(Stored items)

────────

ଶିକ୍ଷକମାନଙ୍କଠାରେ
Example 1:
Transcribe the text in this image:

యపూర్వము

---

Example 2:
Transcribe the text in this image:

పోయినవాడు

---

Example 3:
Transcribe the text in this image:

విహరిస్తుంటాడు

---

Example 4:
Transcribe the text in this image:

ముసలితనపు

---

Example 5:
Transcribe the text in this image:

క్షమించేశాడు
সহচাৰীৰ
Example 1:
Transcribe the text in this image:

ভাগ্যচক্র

────────

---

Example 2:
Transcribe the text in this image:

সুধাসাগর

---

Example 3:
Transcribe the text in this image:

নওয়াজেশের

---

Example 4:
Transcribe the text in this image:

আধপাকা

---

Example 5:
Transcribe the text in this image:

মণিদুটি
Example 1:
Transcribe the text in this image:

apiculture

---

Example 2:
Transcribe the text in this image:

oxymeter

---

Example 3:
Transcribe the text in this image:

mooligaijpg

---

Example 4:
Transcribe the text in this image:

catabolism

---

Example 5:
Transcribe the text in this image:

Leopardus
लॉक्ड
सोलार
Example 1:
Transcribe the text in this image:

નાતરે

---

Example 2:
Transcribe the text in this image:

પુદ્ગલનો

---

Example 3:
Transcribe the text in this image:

────────

Exercise aim: In the records, substitute "Write out" for every occurrence of "Transcribe". Start at the line that has "ଶିକ୍ଷକମାନଙ୍କଠାରେ", stop after the line that has "విహరిస్తుంటాడు", and leave everything else unaltered.

Output of the task:
ଶିକ୍ଷକମାନଙ୍କଠାରେ
Example 1:
Write out the text in this image:

యపూర్వము

---

Example 2:
Write out the text in this image:

పోయినవాడు

---

Example 3:
Write out the text in this image:

విహరిస్తుంటాడు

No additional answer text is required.